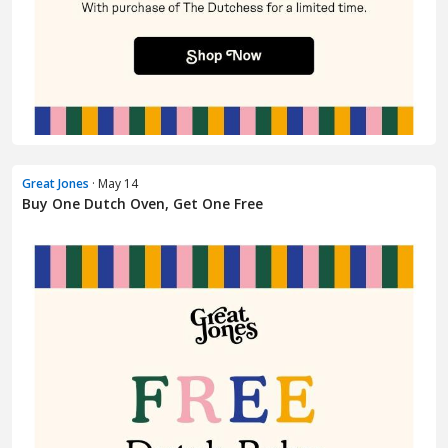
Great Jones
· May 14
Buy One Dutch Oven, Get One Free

--

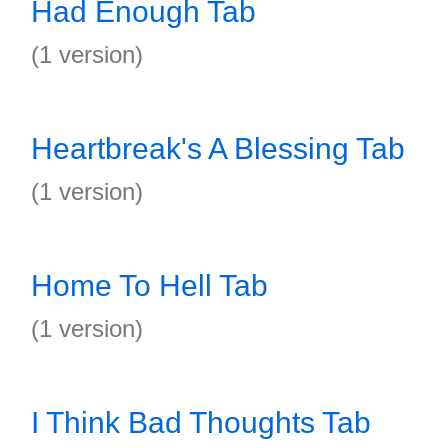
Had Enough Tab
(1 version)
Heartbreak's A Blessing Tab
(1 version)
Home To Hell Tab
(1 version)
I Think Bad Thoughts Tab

> PROBLEM REQUIREMENTS
Please output everything from the line containing "Great Jones" down to the line containing "Buy One Dutch Oven, Get One Free", both included, reproducing those lines exactly as they appear in the records.

> ANSWER SPACE
Great Jones
· May 14
Buy One Dutch Oven, Get One Free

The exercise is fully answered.